::: Text passage :::
This Bengali dialect is spoken in the Manbhum and Dhalbhum area and has its extended regional variants or subdialects throughout southern border area of Medinipur division of West Bengal, south eastern border of Kolhan division of Jharkhand.

Ranchi: æk loker du beţa rahe. (M)

Manbhum: æk loker duţa beţa chhilô. (M)

Pashchim Bardhaman district: kono loker duiţi chhele chhilo. (M)

Dhalbhum/East Singhbhum: ek loker duţa chha chhilo. (M)

Baharagora/Gopiballavpur: gotae noker duţa po thailaa. (M)

East Medinipur: gote loker duiţa toka thila. (M)

Ranchi: tumharman kahan jaatraho? (M)

Manbhum: tumhra kuthay jachho? (M)

Pashchim Bardhaman district: tumra kuthay jachchho? (M)

Dhalbhum/East Singhbhum: tumhra kaai jachho? (M)

Baharagora/Gopiballavpur: tumarkar kaai jaoţo ? (M)

East Medinipur: tumra kaai jaoţo? (M)

Ranchi: Chhaua ţa bes padhatrahe (M)

Manbhum: Chhana ţa bhalo padhchhe (M)

Pashchim Bardhaman district: Chhana ţa bhalo padhchhe (M)

Dhalbhum/East Singhbhum: Chha ţa bhalo padhchhe? (M)

Baharagora/Gopiballavpur: Chha ţa bhala padheţe? (M)

East Medinipur: Pila ţa bhala padhţe? (M)

There are two tribal languages, Kharia Thar and Mal Paharia, mainly spoken in Manbhum region of Bengal and Jharkhand by some small tribes, are closely related to Western Bengali dialects, but are typically classified as separate languages.
::: Given information :::
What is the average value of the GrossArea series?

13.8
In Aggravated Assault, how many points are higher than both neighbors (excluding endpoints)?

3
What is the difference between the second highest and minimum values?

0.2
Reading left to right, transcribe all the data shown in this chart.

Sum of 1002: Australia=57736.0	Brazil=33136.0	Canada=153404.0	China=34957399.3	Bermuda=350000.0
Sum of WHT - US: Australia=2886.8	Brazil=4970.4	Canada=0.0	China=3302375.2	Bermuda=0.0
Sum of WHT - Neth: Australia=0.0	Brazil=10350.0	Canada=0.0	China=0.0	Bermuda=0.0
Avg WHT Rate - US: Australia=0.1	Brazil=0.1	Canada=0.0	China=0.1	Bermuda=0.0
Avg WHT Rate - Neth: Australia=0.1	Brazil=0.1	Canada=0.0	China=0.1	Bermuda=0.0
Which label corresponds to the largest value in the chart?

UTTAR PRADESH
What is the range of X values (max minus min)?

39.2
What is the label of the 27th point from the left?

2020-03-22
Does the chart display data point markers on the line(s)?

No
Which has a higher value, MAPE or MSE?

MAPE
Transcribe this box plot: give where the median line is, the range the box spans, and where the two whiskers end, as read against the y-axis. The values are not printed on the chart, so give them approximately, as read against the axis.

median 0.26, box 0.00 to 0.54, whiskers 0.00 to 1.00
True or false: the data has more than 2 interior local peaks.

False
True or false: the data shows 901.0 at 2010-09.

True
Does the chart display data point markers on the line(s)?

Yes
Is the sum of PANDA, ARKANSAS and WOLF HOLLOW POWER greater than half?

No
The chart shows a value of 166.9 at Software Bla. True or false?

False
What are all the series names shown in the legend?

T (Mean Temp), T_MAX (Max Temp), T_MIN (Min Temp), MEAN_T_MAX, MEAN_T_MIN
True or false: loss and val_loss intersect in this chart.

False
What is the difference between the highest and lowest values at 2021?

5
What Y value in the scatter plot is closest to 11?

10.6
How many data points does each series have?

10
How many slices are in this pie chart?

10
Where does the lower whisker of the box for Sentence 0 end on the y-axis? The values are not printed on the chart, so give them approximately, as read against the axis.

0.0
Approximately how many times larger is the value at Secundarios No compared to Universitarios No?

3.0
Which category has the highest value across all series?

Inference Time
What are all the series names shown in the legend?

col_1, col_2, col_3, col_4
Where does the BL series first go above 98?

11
:::
• Assignment: Copy the passage on the Bengali dialect from "Manbhum: tumhra kuthay" to "jaoţo ? (M)", word for word. These records were taken from a different source than the text.

• Exercise solution:
Manbhum: tumhra kuthay jachho? (M)

Pashchim Bardhaman district: tumra kuthay jachchho? (M)

Dhalbhum/East Singhbhum: tumhra kaai jachho? (M)

Baharagora/Gopiballavpur: tumarkar kaai jaoţo ? (M)